I am new here and I like to say hello to all of you. I have a piraya like 8 inches and two black wolf fish(12-14 inches)
I had tanks in my house for almost 20 years now. What will the best food for piranha mine is eating whell tilapia filets. Should I fed him only with fish filets? Salmon is good for piranha ?

Thank you all.


----------



## Tensa (Jul 28, 2008)

avoid the salmon or any other red meats. stick to white fish fillets and shrimp. also try to add a good pellet food to the mix. any cichlid pellet is good. stay away from oily foods as well.


----------



## xeloR (Jan 2, 2009)

- great site with a lot of great info!

Click

This is a good thread to review as far as feeding/ food choices go. Most feed white fish- tilapia is a good choice. a variety is the best i.e. pellets, white fish, shrimp etc.

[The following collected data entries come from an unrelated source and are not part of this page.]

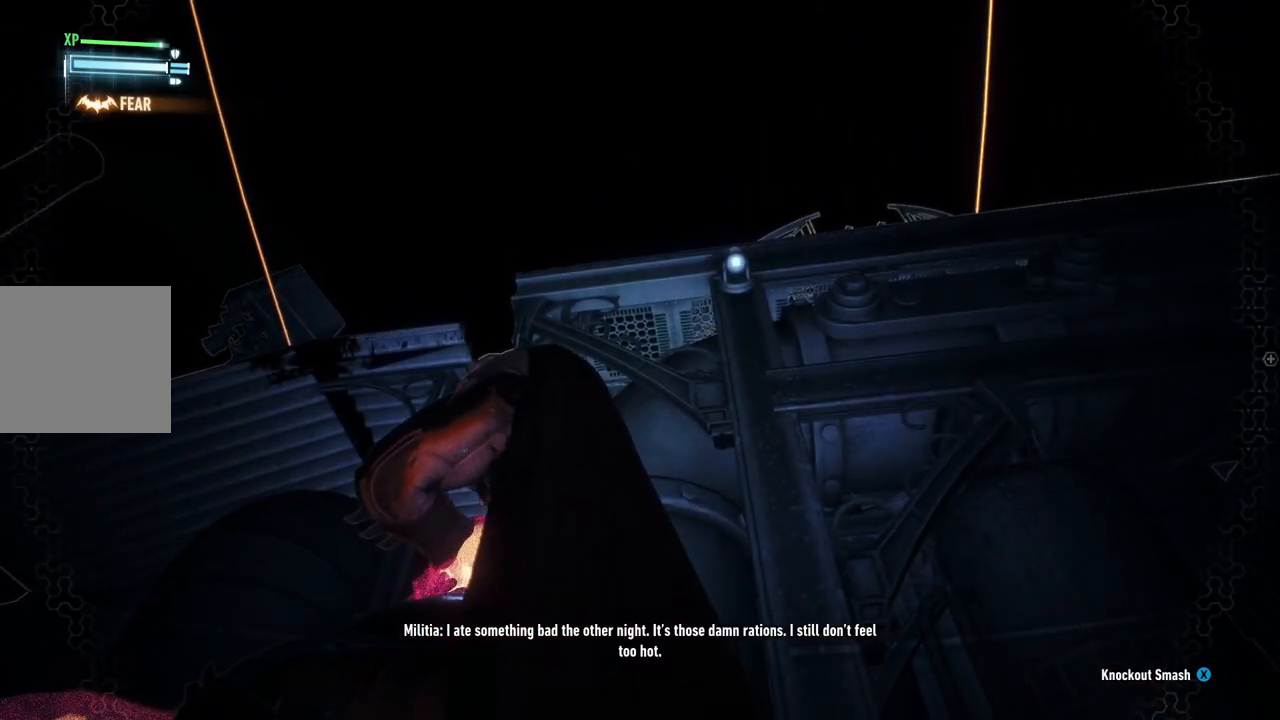
{"buttons": [], "left_stick": "center", "right_stick": "center", "events": []}
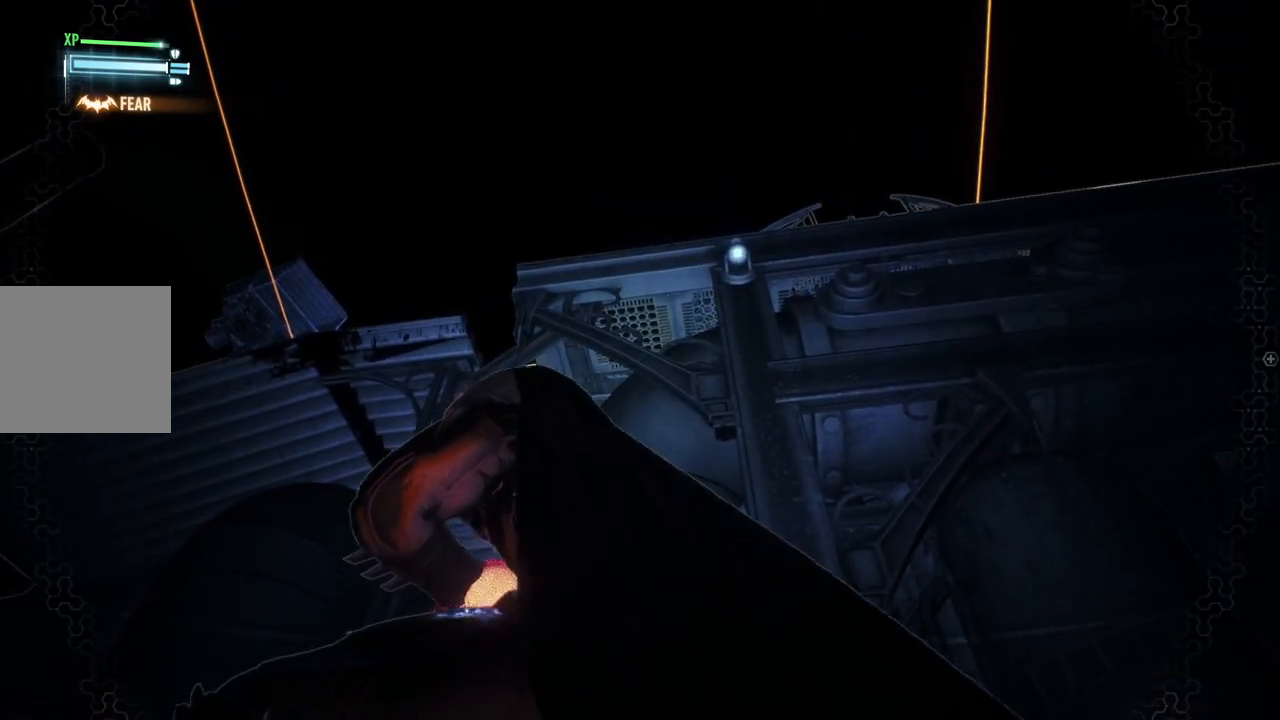
{"buttons": [], "left_stick": "up", "right_stick": "center", "events": [[317, "left_stick", "up"]]}
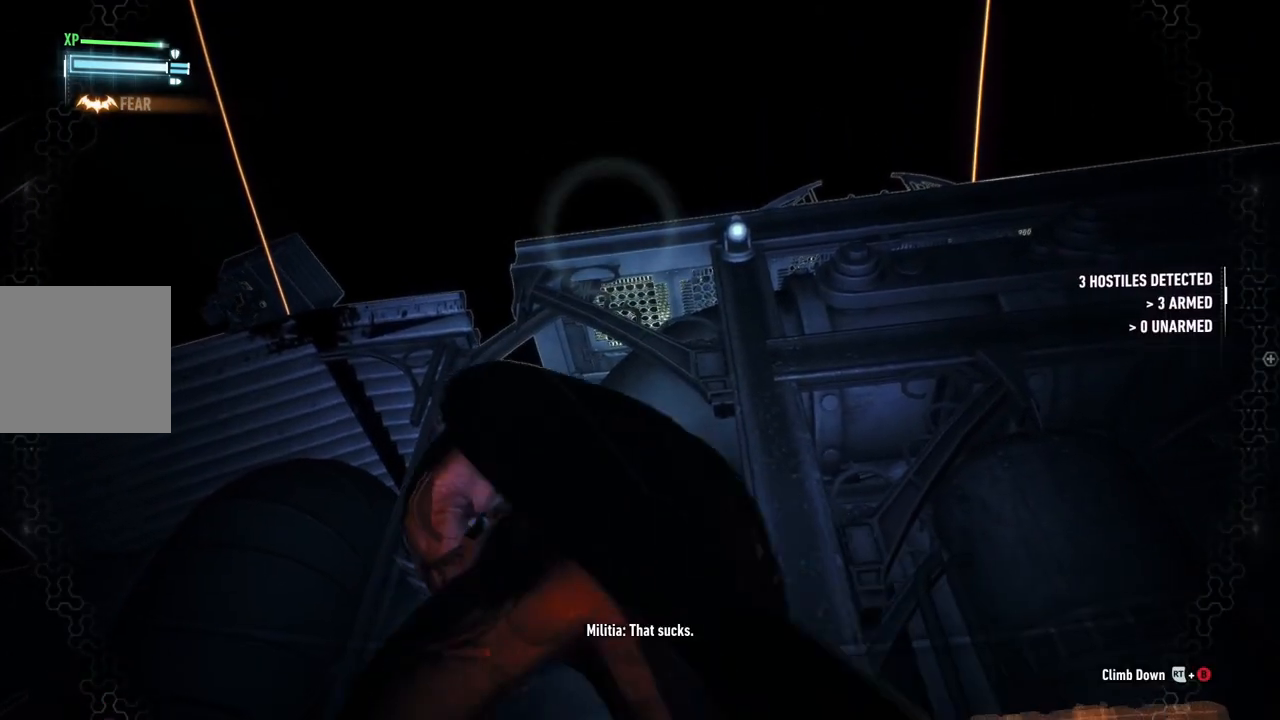
{"buttons": [], "left_stick": "center", "right_stick": "center", "events": [[50, "right_stick", "up-right"], [183, "R1", "down"], [300, "left_stick", "center"], [367, "R1", "up"], [433, "right_stick", "center"]]}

Would love to hear more about/ see pictures of your setups


----------



## FEEFA (Nov 19, 2007)

AS fan said:


> avoid the salmon or any other red meats. stick to white fish fillets and shrimp. also try to add a good pellet food to the mix. any cichlid pellet is good. stay away from oily foods as well.


What he said...

Welcome to the site


----------



## Ja'eh (Jan 8, 2007)

Welcome to the Site!

I hope your wolf fish aren't in the same tank as your piraya.


----------



## catt (Dec 9, 2009)

Thank you


----------



## THE BLACK PIRANHA (Dec 8, 2003)




----------



## TJcali (Mar 27, 2009)

this a great site I have really enjoyed it feel free to ask any question the people here are very helpful

cheers


----------



## His Majesty (Apr 5, 2005)

Welcome to P-Fury!


----------



## Us And Them (Dec 4, 2008)

All my Fish Loved Tilapia , Including my old 8 Inch red Wolf Fish
and Welcome Buddy !


----------



## catt (Dec 9, 2009)

I general u guys feed the piranhas one time per day or once at two days is bether? I never had piranhas my wolfs they once at 2-3 days but maibe piranha is diferent. This piraya hes eating like a pig but I dont want to owerfed him to get sick or something.

Thank you


----------



## Soul Assassin (Nov 21, 2006)

your piraya is 8" so once every 2-3 days is good, you might want to alternate, first feed on second day second feed on third day and so on
I stuff my fish fillets with Hikari bio-gold plus cichlid pellets, its great additional nutrition and really brings out the colours

welcome to Pfury and care too share some pics of your fish


----------